Excerpts from Jim Conrad's
Naturalist Newsletter
from the December 9, 2012 Newsletter issued from the valley of the Dry Frio River in northern Uvalde County, southwestern Texas, on the southern border of the Edwards Plateau; elevation ~1750m (~5750 ft); N29.62°, W99.86°; USA
DODDER FLOWERING
Another plant still flowering so late in the season, and doing so quite lustily, is the one shown above. In that picture the flowers are the white things enmeshed among the orangish threadlike stems growing over dead or almost dead weeds. You may recognize this as a parasitic plant that goes by lots of names. I've always called it dodder, but other people might call it angel's hair, devilguts, devil's hair, devil's ringlet, goldthread, hailplant, hairweed, hell bind, love vine, pull down, stranglevine, strangleweed, tangle gut, witches' shoelaces, scald or other such name.

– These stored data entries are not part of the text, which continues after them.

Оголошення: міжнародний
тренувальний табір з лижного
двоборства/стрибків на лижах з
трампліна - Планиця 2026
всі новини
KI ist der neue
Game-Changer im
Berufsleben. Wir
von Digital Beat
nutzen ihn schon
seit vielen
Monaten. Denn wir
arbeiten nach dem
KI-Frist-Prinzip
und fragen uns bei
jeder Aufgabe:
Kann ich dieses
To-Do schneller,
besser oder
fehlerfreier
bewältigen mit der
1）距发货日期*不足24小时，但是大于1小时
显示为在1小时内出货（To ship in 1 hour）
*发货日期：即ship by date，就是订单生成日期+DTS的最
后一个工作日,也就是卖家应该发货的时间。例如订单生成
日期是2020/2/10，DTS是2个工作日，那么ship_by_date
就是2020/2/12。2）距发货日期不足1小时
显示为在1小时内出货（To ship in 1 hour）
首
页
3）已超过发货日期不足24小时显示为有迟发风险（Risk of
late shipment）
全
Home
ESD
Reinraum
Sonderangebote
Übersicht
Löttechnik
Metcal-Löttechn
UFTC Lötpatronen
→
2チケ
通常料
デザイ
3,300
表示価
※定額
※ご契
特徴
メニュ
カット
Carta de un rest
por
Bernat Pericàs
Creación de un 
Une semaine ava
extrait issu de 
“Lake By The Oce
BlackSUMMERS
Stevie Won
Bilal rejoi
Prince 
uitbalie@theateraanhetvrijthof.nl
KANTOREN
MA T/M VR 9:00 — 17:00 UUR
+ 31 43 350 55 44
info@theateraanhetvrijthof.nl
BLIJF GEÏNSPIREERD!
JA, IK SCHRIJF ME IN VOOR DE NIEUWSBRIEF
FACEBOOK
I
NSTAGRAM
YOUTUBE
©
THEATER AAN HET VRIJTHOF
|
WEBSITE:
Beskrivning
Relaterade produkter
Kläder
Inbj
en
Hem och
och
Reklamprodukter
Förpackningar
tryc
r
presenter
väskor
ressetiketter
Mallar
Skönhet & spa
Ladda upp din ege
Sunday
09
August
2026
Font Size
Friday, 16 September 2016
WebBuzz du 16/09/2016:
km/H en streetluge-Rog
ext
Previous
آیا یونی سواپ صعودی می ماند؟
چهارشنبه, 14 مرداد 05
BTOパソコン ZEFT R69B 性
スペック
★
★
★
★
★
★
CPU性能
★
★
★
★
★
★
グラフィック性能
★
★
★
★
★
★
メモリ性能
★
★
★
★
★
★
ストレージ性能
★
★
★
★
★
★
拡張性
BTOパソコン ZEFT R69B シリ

Basically dodder is a plant closely related to the morning-glories that wraps its stems around a host plant, sending rootlike projections called haustoria into the host's tissue, and stealing nourishment from the host. Since dodder is completely parasitic it doesn't need chlorophyll for photosynthesis, or even leaves to serve as solar collectors, so dodder consists of nothing but stems, haustoria, and flowers and fruits. Below, in a picture made through a dissecting scope, you can see an orange dodder stem twining around a host stem, with elephant-foot-like projections from which smaller haustoria arise and enter the stem:
A cluster of our dodder's 1/16th-inch tall (2mm) flowers is shown below:
A side view of other flowers appears below:
That last picture shows some important field marks for distinguishing which species this is. Though it's easy to see that a dodder is a dodder, identifying dodders to species level can be hard. The Flora of North Central Texas lists ten species for that area, and I figure we have about that many here. Among identification features important to notice in the last picture are:
This dodder keys out as CUSCUTA INDECORA, sometimes called Big-seeded Dodder and other names. Some dodder species parasitize just a narrow range of host plants but Cuscuta indecora is known for attacking a wide variety of species.
Normally dodder populations are so small that they don't seriously alter the local ecology. They may weaken and cause the early deaths of individual host plants, though, and in some crops, such as Alfalfa, dodder can cause serious loss of production.